Fittingly, I only used it for a couple days and then neglected it for the remainder of the summer. To this day, I use kGTD for a couple days, then seemingly forget about it until a month later when a new wave of inspiration to manage tasks arises again. I’m so used to balancing and remembering tasks in my mind that kGTD doesn’t hardly get any use. It’s frustrating and yet nothing I didn’t expect.

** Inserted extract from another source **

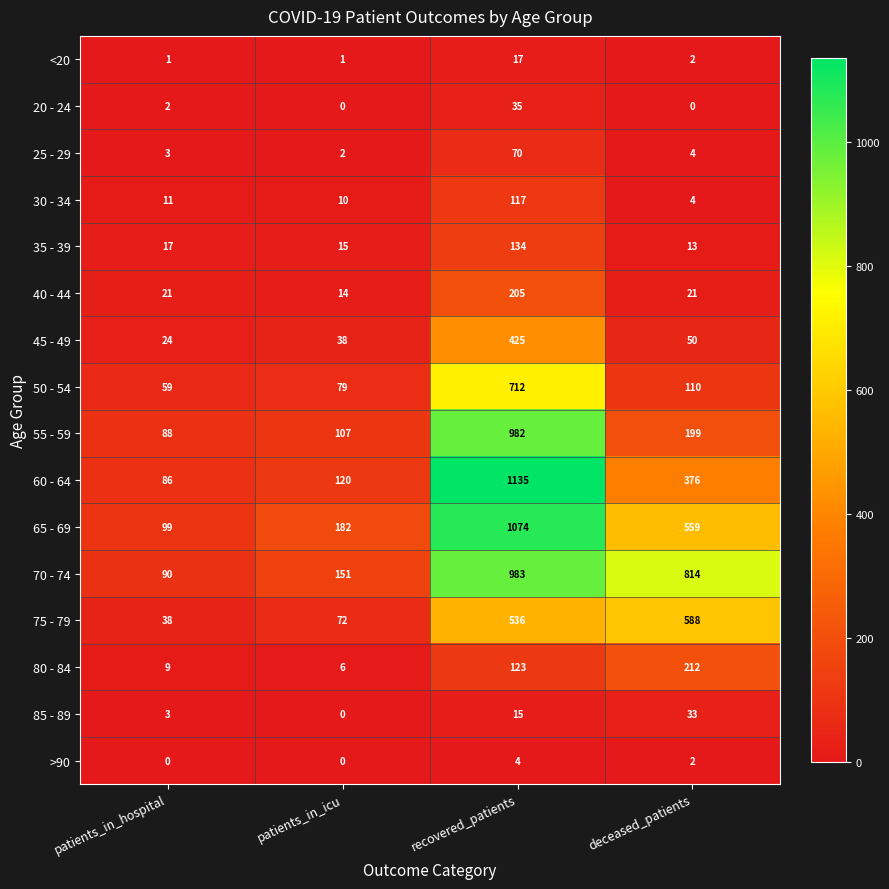

What is the difference between the 45 - 49 values at recovered_patients and deceased_patients?

375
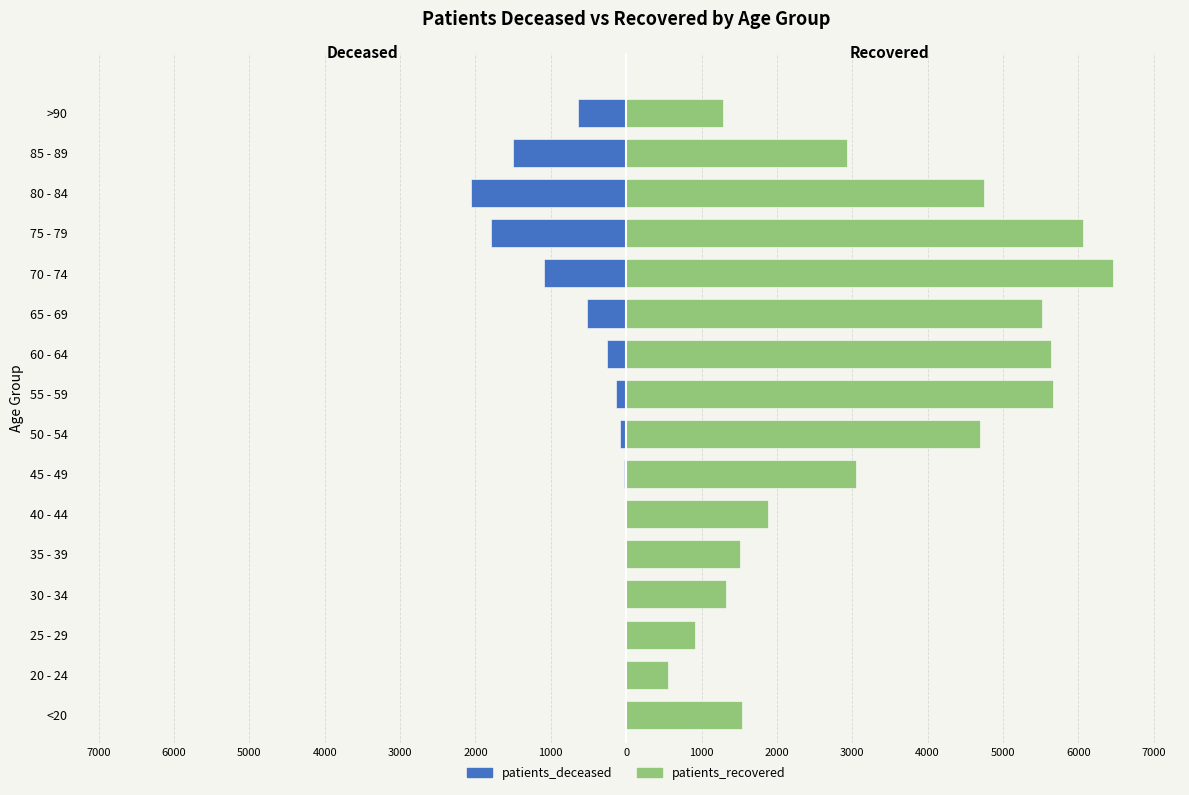

List the series in order of their overall mean, lowest first.

patients_deceased, patients_recovered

Enter Actiontastic. Initially I was drawn to the idea of a (for now) free GTD app that didn’t require the purchase of an app to run it; an actual self-contained, Mac OS X native GTD app! Despite my investment in OOP I downloaded Actiontastic and started playing around. While not as robust as kGTD (possibly only in my mind) it’s a great product even in beta. The one immediate advantage I see is the possibility of running Actiontastic on multiple Macs (at least during the beta). OOP was a one-machine license and running two Mac’s made using kGTD on both unrealistic without dropping another $50. Although Actiontastic does not have built-in synching (.Mac or otherwise) I can fake it by synching Actiontastic’s SQLite database file (in ~/Library/Application Support/Actiontastic). When Actiontastic hits 1.0, I’ll be very interested to see what the final price will be.
On a sidenote, I’m admittedly most interested in what The Omni Group’s direction for OmniFocus will be; if an honest-to-God GTD app from TOG came out with Ethan consulting on the design, the combination will likely win my use (and registration payment).